End-of-summer gardens, creatures, and outings


It has been a fairly dry summer at the farm, much to Ryan's chagrin. Pretty much every storm that has come through has petered out right at our farm and then fired back up once it's past us. For example, last night there was heavy flooding about 10 miles east of us in Des Moines, but we got 0.3" of rain, which is amazing! Farmers really do live and die by rainfall amounts, we pretty much never miss the weather on the 10:00 evening news! There have been some truly lovely sunsets, though.

There have also been a couple of nice rainbows.

We had a turkey that didn't get out of some of the rain a couple of weeks ago, and a cold wet turkey is not likely to survive. So we brought it into the garage to warm up and dry off. This is almost the only thing my hair dryer ever does!
The turkey made a full recovery once we had her dried off and we were able to take her back to the flock.

I also told you I would update you on my garden, so I took a picture of my garden this morning. "Horribly neglected" is somehow insufficient as a description...

The yellow cherry tomatoes decided to go nuts, and I did a bad job of harvesting my radishes (they are off to the left of the picture, out of sight). It's still a more successful garden than any I've ever had, so I will continue to get better at this garden thing. 

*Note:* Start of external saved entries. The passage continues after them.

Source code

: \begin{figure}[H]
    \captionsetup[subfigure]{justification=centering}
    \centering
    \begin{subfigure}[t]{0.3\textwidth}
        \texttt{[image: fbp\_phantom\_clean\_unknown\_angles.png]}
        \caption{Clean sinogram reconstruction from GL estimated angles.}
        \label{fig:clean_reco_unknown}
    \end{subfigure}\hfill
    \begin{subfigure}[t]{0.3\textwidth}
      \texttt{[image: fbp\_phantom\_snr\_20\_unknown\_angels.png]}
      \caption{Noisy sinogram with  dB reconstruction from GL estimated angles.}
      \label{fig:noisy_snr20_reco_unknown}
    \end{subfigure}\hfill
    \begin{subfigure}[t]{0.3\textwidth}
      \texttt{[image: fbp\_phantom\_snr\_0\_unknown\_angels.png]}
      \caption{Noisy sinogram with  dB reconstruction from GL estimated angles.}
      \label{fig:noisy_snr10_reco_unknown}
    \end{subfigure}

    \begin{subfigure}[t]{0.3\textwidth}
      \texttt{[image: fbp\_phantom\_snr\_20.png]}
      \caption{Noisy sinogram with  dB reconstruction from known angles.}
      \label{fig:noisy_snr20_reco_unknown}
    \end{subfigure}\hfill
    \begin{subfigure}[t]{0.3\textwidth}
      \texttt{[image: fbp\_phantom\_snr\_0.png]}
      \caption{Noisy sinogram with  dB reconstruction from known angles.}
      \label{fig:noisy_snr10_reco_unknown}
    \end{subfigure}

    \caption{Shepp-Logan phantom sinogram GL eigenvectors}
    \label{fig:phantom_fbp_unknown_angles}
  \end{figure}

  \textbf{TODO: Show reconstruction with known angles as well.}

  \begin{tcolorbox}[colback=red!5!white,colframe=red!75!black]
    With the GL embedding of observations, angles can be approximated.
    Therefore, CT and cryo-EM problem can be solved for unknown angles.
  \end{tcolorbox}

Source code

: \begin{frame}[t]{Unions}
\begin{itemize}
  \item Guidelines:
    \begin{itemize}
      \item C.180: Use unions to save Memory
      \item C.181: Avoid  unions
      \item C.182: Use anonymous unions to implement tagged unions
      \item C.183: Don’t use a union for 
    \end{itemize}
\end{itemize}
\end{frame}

My morning glories did grow well up my back porch, this is the first year that some of the variegated variety have shown up!


I took a picture of a very large garden spider hanging out by our pumpkins (which are not in the garden)--she's a beauty, but didn't feel like posing for me.

Also in critter news we adopted a puppy. This is our fifth attempt at a dog since starting a farm (with varying types of failure), but is our first attempt at a puppy. She's a border collie mix, we think mixed with rat terrier since she is not shaggy enough to be pure border collie. She's very smart, but also very puppy-like and we've been working on house training and getting her to not herd the children around. 

We took the kids to Living History Farms a couple of weeks ago, where they got to see some of how people used to farm. They aren't quite old enough to really make the connections and see how things are the same and how they are different from those farms to ours. 


At the fair this year the kids were old enough to start playing more, including the tunnel of squash (?) that they put up near the agriculture building. Here they are running out of the tunnel:


I'm biased, but I think those are pretty good pictures of both of them!

H and I just got back from our annual trip to Clearwater Camp's family camp, where we had a great time! The weather was just perfect.

We did some fishing, here I caught H right at the moment she had touched the fish and is currently saying "Eww!"

And we also tried archery for the first time, with some help from a counselor.

'Til next year, beautiful North Woods!